*Bloc de texte:*
'''
Allant dans leur sens, je me rends compte aujourd’hui combien le malentendu ne se réduit pas à un malentendu conversationnel158, ni même à une mésentente ou à un dialogue de sourds, mais bien davantage à l’histoire interactionnelle partagée passée (et ce à très court terme). Le malentendu est alors inhérent au mécanisme de la relation et la façonne bien au-delà du contenu discursif ou linguistique. Il émerge du déséquilibre du rapport interactionnel lui-même et donc des attentes subjectives de chacun159. Des entretiens, une observation du fonctionnement institutionnel, un suivi spécifique de tous les acteurs permettraient de mieux comprendre tous les enjeux idéologiques et leurs conséquences dans l’interaction verbale. Autrement dit, ce travail a mis en lumière ma principale limite, l’absence d’une analyse ethnographique spécifique et complète pour obtenir des réponses aux questions restées en suspens.

158 De causalité inférentielle ou encore situationnelle, ni même à une ambigüité, à un phénomène de double sens ou au résultat de la polysémie.

159 Une enseignante qui attend de ses élèves un certain comportement, conformément au contrat pédago-didactique, qui alimente un passif de discrédit, d’impartialité potentielle vs un élève qui attend de son enseignante qu’elle lui donne la parole, là encore conformément au contrat didactique, pour répondre à sa question.

141

Malentendus et relation interpersonnelle s’entrecroisent ainsi dans un jeu de frontières dont la relation interdiscursive devient un révélateur. Dans son article de 2016, Anton Näf montre ainsi, en opposition aux travaux de Antoine Culioli (1990), que le malentendu est un cas rare et non « le cas normal » de la communication. Cette auteure explique et décrit en quoi les causes du malentendu sont déjouées par la situation de communication elle-même mais aussi, et notamment, par les phénomènes de redondances. Contrairement à Anton Näf, je m’éloigne du contenu strictement discursif de l’interaction et je fais glisser le malentendu de l’échange à son origine et à ce qui a transformé ses règles de fonctionnement. Ainsi, les attentes de l’un vis-à-vis de l’autre, l’enseignante, ont été changées (momentanément à tout le moins) alors que pour l’autre, l’élève, rien n’a potentiellement changé. De fait, le contexte, au sens strict, n’est plus partagé par les deux interactants en présence160, il y a malentendu sur le contenu même du contexte dans lequel vient s’insérer l’échange. Suite à mes échanges avec Claudine Moïse, je me questionne aujourd’hui sur la justesse du terme. Le malentendu sur le contenu du contexte serait plutôt une controverse ou une mésentente (l’élève ayant dans ce cas bien conscience qu’il n’est pas dans les clous attendus). Cette entrée changerait la perspective d’analyse. Si le malentendu met l’accent sur la non reconnaissance des normes, la controverse ou la mésentente permettrait de discuter les normes elles-mêmes et de leur pertinence.

Par conséquent, l’importance de travailler en amont à l’élaboration d’une relation interpersonnelle et interdiscursive apparait comme incontournable. Celle-ci doit reposer sur des règles claires, spécifiques, explicites et partagées du fonctionnement de fond et de forme de la vie de classe afin de favoriser la résolution des malentendus voire de ne pas les laisser émerger lors de l’interaction, en un mot d’éviter les pièges d’un conflit potentiel.
'''
Enregistrements du jeu de données
'''
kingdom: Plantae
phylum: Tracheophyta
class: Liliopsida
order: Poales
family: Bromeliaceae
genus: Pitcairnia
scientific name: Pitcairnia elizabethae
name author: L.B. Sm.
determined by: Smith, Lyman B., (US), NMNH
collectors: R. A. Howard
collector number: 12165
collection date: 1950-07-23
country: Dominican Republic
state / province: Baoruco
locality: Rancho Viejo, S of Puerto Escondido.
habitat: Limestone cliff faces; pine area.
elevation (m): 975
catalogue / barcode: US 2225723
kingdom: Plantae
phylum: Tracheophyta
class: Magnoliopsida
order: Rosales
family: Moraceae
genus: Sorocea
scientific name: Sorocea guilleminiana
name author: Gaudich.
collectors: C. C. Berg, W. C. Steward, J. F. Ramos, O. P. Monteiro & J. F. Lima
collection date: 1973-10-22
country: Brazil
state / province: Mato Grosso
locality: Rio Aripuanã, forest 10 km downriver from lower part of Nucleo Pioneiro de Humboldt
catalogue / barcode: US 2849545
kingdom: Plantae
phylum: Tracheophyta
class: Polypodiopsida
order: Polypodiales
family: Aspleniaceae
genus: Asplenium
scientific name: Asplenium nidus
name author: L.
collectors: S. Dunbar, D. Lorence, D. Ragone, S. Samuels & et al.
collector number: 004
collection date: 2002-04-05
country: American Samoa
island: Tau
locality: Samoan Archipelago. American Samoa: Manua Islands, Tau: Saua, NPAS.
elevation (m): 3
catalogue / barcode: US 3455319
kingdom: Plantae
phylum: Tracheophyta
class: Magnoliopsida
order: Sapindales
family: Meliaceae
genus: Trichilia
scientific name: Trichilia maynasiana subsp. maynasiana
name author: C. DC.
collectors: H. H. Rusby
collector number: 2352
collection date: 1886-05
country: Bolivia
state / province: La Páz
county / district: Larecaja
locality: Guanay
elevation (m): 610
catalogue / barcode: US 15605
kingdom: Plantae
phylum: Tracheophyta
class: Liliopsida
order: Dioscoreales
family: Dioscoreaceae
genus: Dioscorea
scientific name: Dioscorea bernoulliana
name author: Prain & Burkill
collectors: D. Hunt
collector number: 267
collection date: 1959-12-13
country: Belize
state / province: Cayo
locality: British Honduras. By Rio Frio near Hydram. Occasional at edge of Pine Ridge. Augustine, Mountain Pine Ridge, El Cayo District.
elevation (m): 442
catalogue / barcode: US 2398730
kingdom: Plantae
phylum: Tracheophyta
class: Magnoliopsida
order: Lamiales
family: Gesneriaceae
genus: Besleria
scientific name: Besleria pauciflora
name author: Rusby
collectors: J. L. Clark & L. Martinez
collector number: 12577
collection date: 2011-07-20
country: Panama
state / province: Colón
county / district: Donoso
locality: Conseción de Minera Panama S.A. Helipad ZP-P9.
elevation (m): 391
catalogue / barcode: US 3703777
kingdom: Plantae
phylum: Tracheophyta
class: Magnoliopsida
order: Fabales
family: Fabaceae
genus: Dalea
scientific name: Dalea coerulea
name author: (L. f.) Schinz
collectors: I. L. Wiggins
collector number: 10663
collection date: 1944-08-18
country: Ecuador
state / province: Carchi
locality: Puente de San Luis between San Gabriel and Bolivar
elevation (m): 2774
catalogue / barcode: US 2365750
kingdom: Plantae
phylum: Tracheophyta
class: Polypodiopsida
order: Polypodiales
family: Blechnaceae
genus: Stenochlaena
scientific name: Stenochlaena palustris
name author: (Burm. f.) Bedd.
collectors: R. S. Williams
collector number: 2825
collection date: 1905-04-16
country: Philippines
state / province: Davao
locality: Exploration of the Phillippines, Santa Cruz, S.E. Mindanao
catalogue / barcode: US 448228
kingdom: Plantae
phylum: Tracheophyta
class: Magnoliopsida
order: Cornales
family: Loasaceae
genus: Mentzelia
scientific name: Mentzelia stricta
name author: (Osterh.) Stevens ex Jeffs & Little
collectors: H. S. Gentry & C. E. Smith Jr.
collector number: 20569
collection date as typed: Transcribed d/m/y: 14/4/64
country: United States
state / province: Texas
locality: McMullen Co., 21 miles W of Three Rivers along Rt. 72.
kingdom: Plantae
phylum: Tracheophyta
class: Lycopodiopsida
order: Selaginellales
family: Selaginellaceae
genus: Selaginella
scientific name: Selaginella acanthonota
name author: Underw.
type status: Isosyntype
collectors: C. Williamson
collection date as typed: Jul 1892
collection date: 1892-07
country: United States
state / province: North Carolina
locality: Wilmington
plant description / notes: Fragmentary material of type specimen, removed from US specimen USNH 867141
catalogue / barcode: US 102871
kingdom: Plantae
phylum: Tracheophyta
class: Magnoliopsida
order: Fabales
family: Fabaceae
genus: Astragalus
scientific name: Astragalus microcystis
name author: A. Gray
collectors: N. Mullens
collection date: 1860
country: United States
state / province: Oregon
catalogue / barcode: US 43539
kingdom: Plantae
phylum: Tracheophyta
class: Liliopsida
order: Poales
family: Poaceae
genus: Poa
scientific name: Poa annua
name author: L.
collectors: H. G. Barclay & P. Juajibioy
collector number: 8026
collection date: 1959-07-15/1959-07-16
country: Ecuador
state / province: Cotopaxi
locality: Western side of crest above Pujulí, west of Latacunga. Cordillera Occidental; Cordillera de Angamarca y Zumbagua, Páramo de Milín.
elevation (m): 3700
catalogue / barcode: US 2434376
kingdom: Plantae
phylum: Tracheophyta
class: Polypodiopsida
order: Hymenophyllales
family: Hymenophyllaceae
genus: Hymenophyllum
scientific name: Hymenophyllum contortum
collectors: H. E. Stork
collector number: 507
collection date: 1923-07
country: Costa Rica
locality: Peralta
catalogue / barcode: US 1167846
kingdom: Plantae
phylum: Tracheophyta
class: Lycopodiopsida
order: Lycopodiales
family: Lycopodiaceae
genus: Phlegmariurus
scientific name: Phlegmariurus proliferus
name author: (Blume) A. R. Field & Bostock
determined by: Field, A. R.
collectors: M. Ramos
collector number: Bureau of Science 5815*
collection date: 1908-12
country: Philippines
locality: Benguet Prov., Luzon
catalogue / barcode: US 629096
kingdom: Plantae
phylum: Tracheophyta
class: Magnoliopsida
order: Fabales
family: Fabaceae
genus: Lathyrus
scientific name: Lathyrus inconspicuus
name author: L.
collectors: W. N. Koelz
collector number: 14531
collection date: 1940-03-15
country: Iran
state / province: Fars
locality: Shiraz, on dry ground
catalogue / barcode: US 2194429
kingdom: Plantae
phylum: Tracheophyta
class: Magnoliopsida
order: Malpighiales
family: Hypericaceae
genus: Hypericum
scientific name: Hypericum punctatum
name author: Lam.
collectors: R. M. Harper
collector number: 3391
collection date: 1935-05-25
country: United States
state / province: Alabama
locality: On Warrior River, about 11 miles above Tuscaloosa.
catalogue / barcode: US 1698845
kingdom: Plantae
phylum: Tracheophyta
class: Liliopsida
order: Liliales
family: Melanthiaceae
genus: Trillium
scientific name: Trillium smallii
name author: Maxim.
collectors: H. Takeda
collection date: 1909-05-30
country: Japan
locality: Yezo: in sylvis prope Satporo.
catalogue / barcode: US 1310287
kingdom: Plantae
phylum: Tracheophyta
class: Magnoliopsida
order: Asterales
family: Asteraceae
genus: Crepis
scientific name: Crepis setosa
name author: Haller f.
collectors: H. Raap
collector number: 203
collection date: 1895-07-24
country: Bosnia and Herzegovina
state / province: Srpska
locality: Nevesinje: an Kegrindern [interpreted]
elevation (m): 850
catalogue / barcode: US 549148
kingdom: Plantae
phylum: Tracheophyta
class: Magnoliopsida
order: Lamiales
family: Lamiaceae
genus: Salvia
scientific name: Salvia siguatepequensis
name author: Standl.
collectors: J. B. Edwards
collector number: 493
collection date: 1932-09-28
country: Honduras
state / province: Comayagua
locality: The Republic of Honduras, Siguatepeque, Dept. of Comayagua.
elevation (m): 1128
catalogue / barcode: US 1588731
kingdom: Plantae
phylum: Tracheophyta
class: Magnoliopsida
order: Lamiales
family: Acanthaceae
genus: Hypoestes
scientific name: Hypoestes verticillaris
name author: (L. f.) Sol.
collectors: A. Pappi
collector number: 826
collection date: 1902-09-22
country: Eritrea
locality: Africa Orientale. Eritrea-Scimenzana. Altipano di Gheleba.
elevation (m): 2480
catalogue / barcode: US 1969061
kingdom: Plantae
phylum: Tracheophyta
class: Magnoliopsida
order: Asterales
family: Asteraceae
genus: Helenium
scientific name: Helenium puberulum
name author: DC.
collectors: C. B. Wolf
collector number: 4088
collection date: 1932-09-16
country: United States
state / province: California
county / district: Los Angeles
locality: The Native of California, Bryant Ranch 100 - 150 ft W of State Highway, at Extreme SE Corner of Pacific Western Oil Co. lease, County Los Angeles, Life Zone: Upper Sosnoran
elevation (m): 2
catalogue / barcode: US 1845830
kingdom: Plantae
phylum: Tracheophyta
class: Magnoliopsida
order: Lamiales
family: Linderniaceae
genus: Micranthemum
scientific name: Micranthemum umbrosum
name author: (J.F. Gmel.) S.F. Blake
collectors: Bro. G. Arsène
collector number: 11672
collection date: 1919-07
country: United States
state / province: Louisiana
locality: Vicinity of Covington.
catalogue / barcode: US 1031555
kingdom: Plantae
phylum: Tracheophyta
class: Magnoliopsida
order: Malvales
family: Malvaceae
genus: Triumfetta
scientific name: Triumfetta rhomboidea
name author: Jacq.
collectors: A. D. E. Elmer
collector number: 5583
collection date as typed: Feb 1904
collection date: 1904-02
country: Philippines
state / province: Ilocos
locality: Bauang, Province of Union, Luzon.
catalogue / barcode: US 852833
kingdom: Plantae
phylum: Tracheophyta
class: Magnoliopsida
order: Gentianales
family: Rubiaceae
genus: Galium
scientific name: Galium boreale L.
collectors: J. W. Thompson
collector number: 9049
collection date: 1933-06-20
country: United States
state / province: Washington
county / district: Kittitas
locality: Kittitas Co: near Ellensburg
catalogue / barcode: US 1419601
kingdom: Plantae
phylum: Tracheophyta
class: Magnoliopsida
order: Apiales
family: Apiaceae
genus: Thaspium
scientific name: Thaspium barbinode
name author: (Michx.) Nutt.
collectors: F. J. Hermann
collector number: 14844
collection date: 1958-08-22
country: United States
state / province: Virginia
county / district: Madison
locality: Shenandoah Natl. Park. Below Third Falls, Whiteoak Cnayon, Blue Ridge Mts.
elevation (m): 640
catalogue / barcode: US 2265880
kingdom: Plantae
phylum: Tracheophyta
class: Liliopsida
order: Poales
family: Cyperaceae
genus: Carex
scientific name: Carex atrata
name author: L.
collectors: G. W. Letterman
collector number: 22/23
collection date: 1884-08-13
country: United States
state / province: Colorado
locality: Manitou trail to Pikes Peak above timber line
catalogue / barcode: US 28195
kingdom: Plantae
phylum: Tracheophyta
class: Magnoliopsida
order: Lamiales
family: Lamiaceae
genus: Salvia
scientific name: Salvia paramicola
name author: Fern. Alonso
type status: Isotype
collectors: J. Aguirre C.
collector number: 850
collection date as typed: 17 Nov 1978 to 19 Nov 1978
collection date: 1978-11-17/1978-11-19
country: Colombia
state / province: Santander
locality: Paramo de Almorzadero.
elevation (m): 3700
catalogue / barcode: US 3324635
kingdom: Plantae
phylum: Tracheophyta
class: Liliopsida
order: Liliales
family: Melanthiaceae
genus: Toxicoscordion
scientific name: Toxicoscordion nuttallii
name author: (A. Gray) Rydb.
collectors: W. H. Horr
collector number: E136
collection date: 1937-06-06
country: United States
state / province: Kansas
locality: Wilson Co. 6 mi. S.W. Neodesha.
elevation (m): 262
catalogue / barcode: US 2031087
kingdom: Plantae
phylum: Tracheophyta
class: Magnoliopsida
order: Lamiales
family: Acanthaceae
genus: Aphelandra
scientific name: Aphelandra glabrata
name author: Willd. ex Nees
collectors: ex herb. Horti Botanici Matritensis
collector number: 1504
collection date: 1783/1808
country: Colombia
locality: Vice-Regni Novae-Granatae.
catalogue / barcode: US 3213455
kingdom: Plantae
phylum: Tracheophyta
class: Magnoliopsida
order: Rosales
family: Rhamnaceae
'''
*Exercice A:* Recopiez le passage du texte sur le malentendu qui commence par « 159 Une enseignante » et se poursuit jusqu'à « à sa question. ».
*Exercice B:* D'après le texte sur le malentendu, pourquoi l'enseignante et l'élève ne partagent-ils plus le même contexte ? Répondez en une à trois phrases.

*Votre réponse A:*
159 Une enseignante qui attend de ses élèves un certain comportement, conformément au contrat pédago-didactique, qui alimente un passif de discrédit, d’impartialité potentielle vs un élève qui attend de son enseignante qu’elle lui donne la parole, là encore conformément au contrat didactique, pour répondre à sa question.

*Votre réponse B:* Les attentes de l'enseignante envers l'élève ont changé, au moins pour un moment. Pour l'élève, rien n'a peut-être changé. Il y a donc malentendu sur le contenu même du contexte où se place l'échange.